[KUTIPAN DOKUMEN]:
HUBUNGAN DANA PENSIUN PADA BUMN DENGAN
KEUANGAN NEGARA
(….
lanjutan..)
Beberapa hari terakhir
ini Mahkamah Konstitusi disibukkan
dengan masuknya
permohonan pengujian terhadap
Undang-undang no. 11
Tahun 1992 tentang DANA PENSIUN.
Yang jadi pokok
permasalahan adalah pertanyaan tentang ada atau tidaknya
hubungan antara Dana
Pensiun pada BUMN dengan
Keuangan Negara.
Pasalnya, beberapa
anggota Pengurus Dana Pensiun tersebut ternyata
dituduh melakukan
perbuatan tindak pidana korupsi,.....
dan telah diputuskan
bersalah.
Putusan Majelis Hakim
Tipikor tersebut tak urung
menyisakan tanda tanya
pada berbagai pihak.
Benarkah Dana Pensiun
di suatu BUMN memiliki hubungan
dengan Keuangan Negara ?
Bukankah Dana Pensiun
menurut undang-undang tersebut
memiliki keterpisahan
kekayaan dengan
Pendirinya, yaitu BUMN
yang bersangkutan ?
--------------------
Dapen PT PERTAMINA berada dalam
lingkup Keuangan Negara
Ini adalah merupakan
kenyataan yuridis, khususnya, dari sudut Hukum Keuangan Negara.Dua alasan yang
dapat digunakan sebagai dasar pijak :
1. Dapen PT PERTAMINA institusi penerima
fasilitas Negara
Dua ciri khusus,
sebagaimana dinyatakan dalam akta pendiriannya, bahwa Dapen PT PERTAMINA
merupakan :
a. Dana Pensiun Pemberi Kerja;
Ciri tersebut sesuai
dengan maksud pasal 5 dan pasal 1 angka 7 Undang-undang no. 11
tahun 1992 tentang Dana Pensiun.

[PETUNJUK PENGERJAAN]:
A: Ambillah dari teks tentang Dana Pensiun BUMN bagian yang diawali "Pasalnya, beberapa" dan berlanjut sampai "pada berbagai pihak.".
B: Lanjutkan teks tentang Dana Pensiun BUMN mulai dari titik terakhir yang tercantum.
Daftar yang menyusul tidak berperan dalam latihan ini.

[DATA YANG DISEDIAKAN]:
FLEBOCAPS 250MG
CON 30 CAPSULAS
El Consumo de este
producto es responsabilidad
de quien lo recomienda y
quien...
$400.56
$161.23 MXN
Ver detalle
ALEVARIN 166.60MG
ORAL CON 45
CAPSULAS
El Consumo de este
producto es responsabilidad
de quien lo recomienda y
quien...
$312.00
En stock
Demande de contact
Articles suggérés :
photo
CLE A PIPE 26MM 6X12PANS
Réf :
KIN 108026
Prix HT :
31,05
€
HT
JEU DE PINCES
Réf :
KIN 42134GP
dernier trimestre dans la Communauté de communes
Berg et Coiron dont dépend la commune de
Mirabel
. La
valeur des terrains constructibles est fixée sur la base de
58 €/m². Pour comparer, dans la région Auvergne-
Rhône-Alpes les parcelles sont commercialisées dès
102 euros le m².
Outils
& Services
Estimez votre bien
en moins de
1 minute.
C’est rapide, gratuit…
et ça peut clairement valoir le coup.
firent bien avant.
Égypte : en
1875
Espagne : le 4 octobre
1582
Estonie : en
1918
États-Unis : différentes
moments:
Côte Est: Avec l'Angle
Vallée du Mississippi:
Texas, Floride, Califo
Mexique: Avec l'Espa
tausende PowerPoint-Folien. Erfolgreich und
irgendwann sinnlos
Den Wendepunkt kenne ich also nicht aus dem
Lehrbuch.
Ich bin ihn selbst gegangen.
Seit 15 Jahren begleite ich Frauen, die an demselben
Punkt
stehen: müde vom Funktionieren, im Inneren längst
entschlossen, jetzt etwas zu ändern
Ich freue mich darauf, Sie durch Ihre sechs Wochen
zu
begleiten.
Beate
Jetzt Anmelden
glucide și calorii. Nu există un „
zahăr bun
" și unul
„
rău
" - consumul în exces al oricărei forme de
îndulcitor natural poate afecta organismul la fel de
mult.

[JAWABAN LATIHAN]:
A:
Pasalnya, beberapa
anggota Pengurus Dana Pensiun tersebut ternyata
dituduh melakukan
perbuatan tindak pidana korupsi,.....
dan telah diputuskan
bersalah.
Putusan Majelis Hakim
Tipikor tersebut tak urung
menyisakan tanda tanya
pada berbagai pihak.

B:
Sesuai dengan ketentuan
yang tertuang dalam pasal …. undang-undang tersebut bahwa PENDIRI, dalam hal
ini PT PERTAMINA, berkewajiban melakukan penghimpunan dana dari para pekerja
(karyawan) serta kemudian menyerahkan pengelolaannya kepada Dapen PT PERTAMINA
sebagai PENGURUS.
Dalam model Program
Pensiun Manfaat Pasti (PPMP), kendati Pengurus memiliki kewenangan dalam
melaksanakan investasi, arahan investasi dilakukan oleh Pendiri. Artinya, bahwa
berbagai tindakan dalam pelaksanaan investasi hanya dapat dilakukan oleh
Pengurus sepanjang sesuai dengan arah yang telah ditetapkan oleh Pendiri.
Dalam hal ini, Pengurus
berkewajiban melakukan investasi dengan menerapkan prinsip kehati-hatian
(secara prudent) bagi kepentingan pendiri, pekerja dan pensiunan. Penerapan
prinsip kehati-hatian dimaksud tujuannya, antara lain adalah untuk memastikan
bahwa dana yang dikelola sanggup memenuhi kewajiban manfaat pasti bagi para
pensiunan dan bagi para pekerja pada saat mereka memasuki masa pensiun.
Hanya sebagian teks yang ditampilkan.